Our data regarding the requirement for de novo protein synthesis in order to induce reduced PSF phosphorylation and CD45 exon skipping is fully consistent with the model we have proposed. We cannot formally rule out that cycloheximide blocks synthesis of a phosphatase required to dephosphorylate PSF under activated conditions. However, as we have demonstrated that changing the activity of GSK3 alone is sufficient to change the phosphorylation state of PSF in the absence of any phosphatase inhibitors (, ), we favor a model in which the predominant factor determining the phosphorylation state of PSF is GSK3. This notion is further supported by our data showing that experimental decrease of GSK3 activity in resting conditions is sufficient to induce a CD45 splicing pattern resembling that of activated cells. In addition, if PMA stimulation would mainly act through increasing expression of a phosphatase, treatment of cells simultaneously with PMA and SB216763 should have an additive effect. The fact that this is not the case again suggests that the contribution of a phosphatase, if any, is minor. Nevertheless, it is possible that there may be alternative models that are consistent with our data and further studies are necessary to work out the complete details of the molecular interactions between GSK3, PSF and TRAP150.

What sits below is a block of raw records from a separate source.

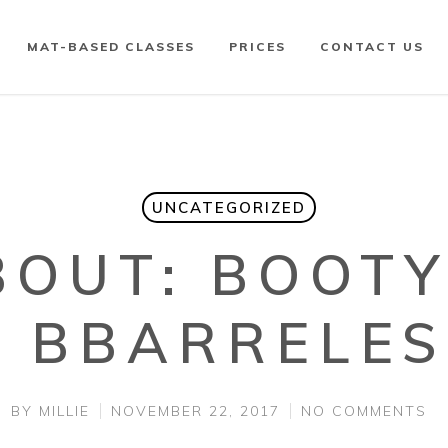
MAT-BASED CLASSES
PRICES
CONTACT US
UNCATEGORIZED
BOUT: BOOT
& BBARRELES
BY
MILLIE
NOVEMBER 22, 2017
NO COMMENTS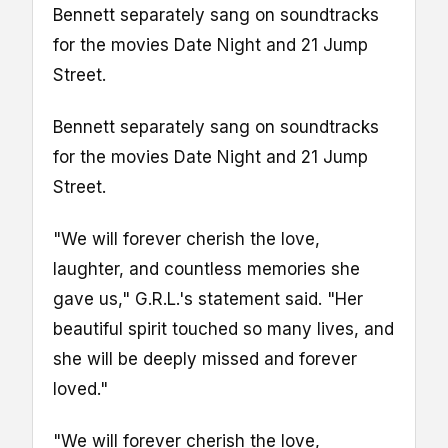
Bennett separately sang on soundtracks
for the movies Date Night and 21 Jump
Street.
Bennett separately sang on soundtracks
for the movies Date Night and 21 Jump
Street.
"We will forever cherish the love,
laughter, and countless memories she
gave us," G.R.L.'s statement said. "Her
beautiful spirit touched so many lives, and
she will be deeply missed and forever
loved."
"We will forever cherish the love,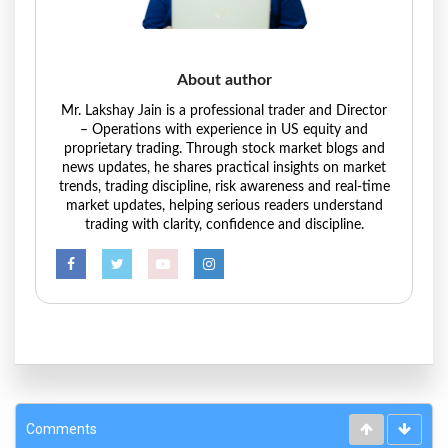
About author
Mr. Lakshay Jain is a professional trader and Director
– Operations with experience in US equity and
proprietary trading. Through stock market blogs and
news updates, he shares practical insights on market
trends, trading discipline, risk awareness and real-time
market updates, helping serious readers understand
trading with clarity, confidence and discipline.
Comments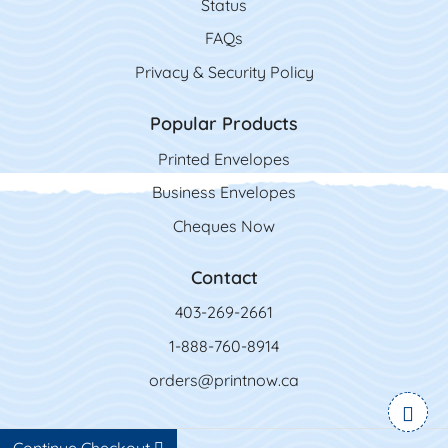
Status
FAQs
Privacy & Security Policy
Popular Products
Printed Envelopes
Business Envelopes
Cheques Now
Contact
403-269-2661
1-888-760-8914
orders@printnow.ca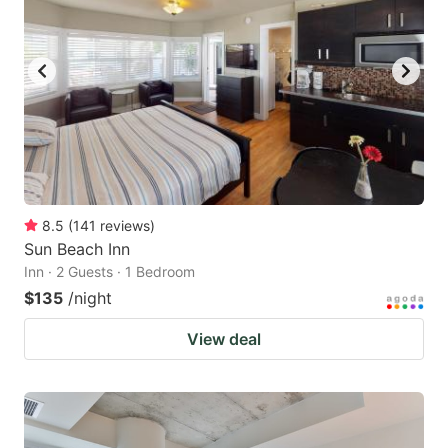
8.5
(
141
reviews
)
Sun Beach Inn
Inn · 2 Guests · 1 Bedroom
$135
/night
View deal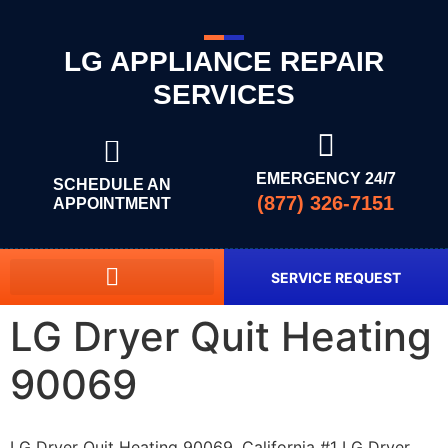
LG APPLIANCE REPAIR
SERVICES
EMERGENCY 24/7
SCHEDULE AN
(877) 326-7151
APPOINTMENT
SERVICE REQUEST
LG Dryer Quit Heating
90069
LG Dryer Quit Heating 90069, California #1 LG Dryer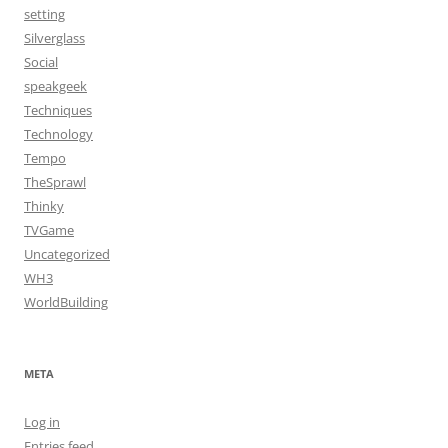
setting
Silverglass
Social
speakgeek
Techniques
Technology
Tempo
TheSprawl
Thinky
TVGame
Uncategorized
WH3
WorldBuilding
META
Log in
Entries feed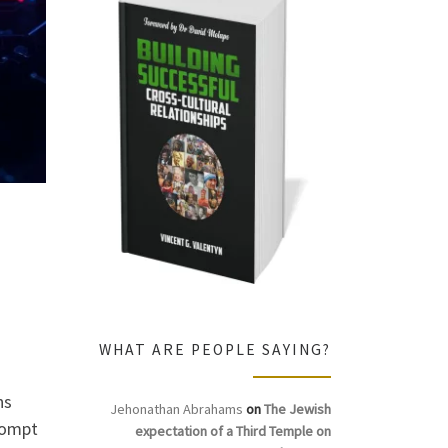
WHAT ARE PEOPLE SAYING?
ns
Jehonathan Abrahams
on
The Jewish
rompt
expectation of a Third Temple on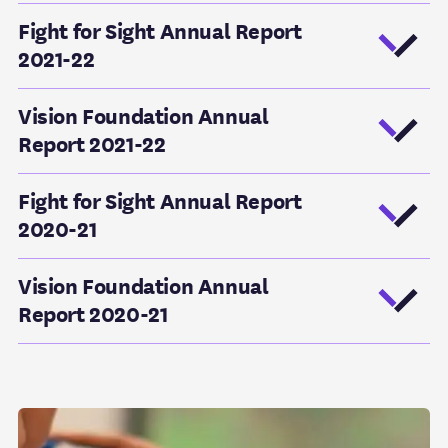
Fight for Sight Annual Report
2021-22
Vision Foundation Annual
Report 2021-22
Fight for Sight Annual Report
2020-21
Vision Foundation Annual
Report 2020-21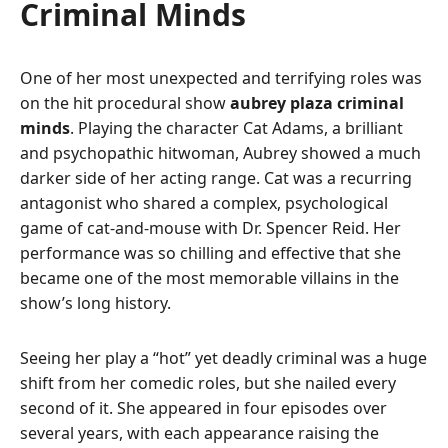
Criminal Minds
One of her most unexpected and terrifying roles was
on the hit procedural show
aubrey plaza criminal
minds
. Playing the character Cat Adams, a brilliant
and psychopathic hitwoman, Aubrey showed a much
darker side of her acting range. Cat was a recurring
antagonist who shared a complex, psychological
game of cat-and-mouse with Dr. Spencer Reid. Her
performance was so chilling and effective that she
became one of the most memorable villains in the
show’s long history.
Seeing her play a “hot” yet deadly criminal was a huge
shift from her comedic roles, but she nailed every
second of it. She appeared in four episodes over
several years, with each appearance raising the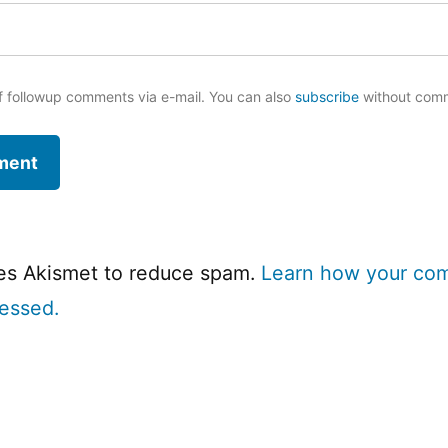
f followup comments via e-mail. You can also
subscribe
without com
ses Akismet to reduce spam.
Learn how your co
cessed.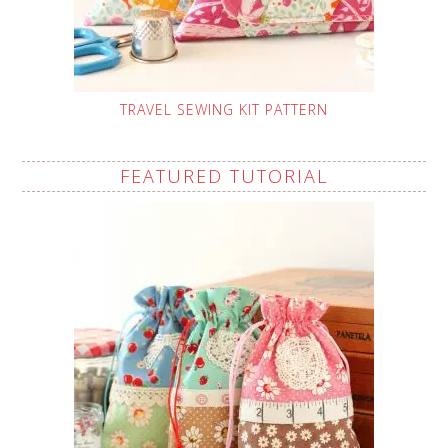
TRAVEL SEWING KIT PATTERN
FEATURED TUTORIAL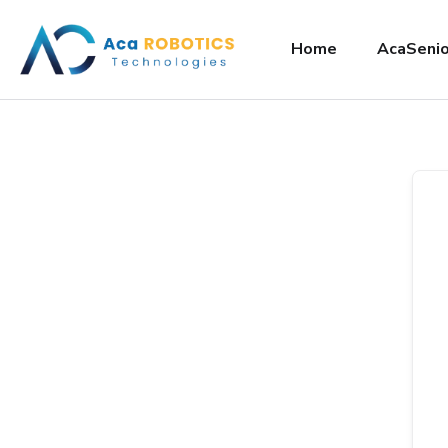
Home
AcaSenio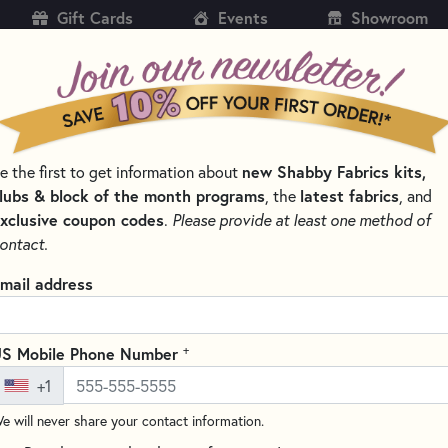
Gift Cards
Events
Showroom
CH
SH
e the first to get information about
new Shabby Fabrics kits,
KITS
PATTERNS & BOOKS
NOTIONS
THREAD
lubs & block of the month programs
, the
latest fabrics
, and
xclusive coupon codes
.
Please provide at least one method of
NS BY DESIGNER
LITTLE HOUSE NEEDLEWORKS - CROSS STITCH PA
ontact.
Ornament of the Mo
mail address
Stitch Pattern
Write the F
+
S Mobile Phone Number
Tree Farm
is a charming cross-
+1
second in their
Ornament of t
e will never share your contact information.
winter scene with snowy trees,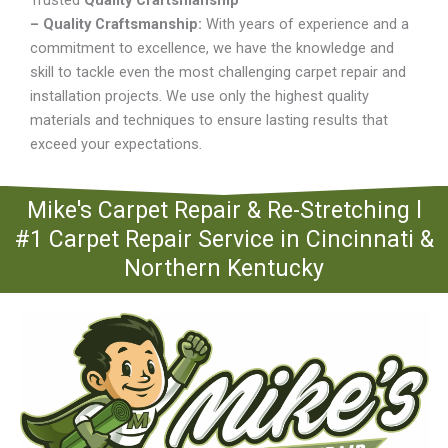
Trusted
Quality Craftsmanship
– Quality Craftsmanship:
With years of experience and a
commitment to excellence, we have the knowledge and
skill to tackle even the most challenging carpet repair and
installation projects. We use only the highest quality
materials and techniques to ensure lasting results that
exceed your expectations.
Mike's Carpet Repair & Re-Stretching l
#1 Carpet Repair Service in Cincinnati &
Northern Kentucky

It is interesting to note that we have previously identified a large number of genes that are alternatively splicing in response to T cell activation, several of which are regulated in an ESS1 dependent manner in concert with CD45 (
Ip et al., 2007;
Rothrock et al., 2003). Consistent with PSF binding specifically to the ESS1 sequence motif, we have shown PSF to be involved in the regulation of several of the ESS1-containing exons studied thus far ((
Motta-Mena et al., 2010) and data not shown). PSF is also known to have multiple functions in the nucleus, including roles in transcription and nuclear retention of RNA (
Shav-Tal and Zipori, 2002). It therefore is likely that in addition to influencing CD45 alternative splicing in T cells, the regulation of PSF by GSK3 and TRAP150 influences a wide spectrum of PSF-mediated gene expression events impinging on numerous cellular functions. In light of the many roles GSK3 has been shown to play in a variety of cell types, it will be interesting to elucidate the contribution of PSF in mediating these functions.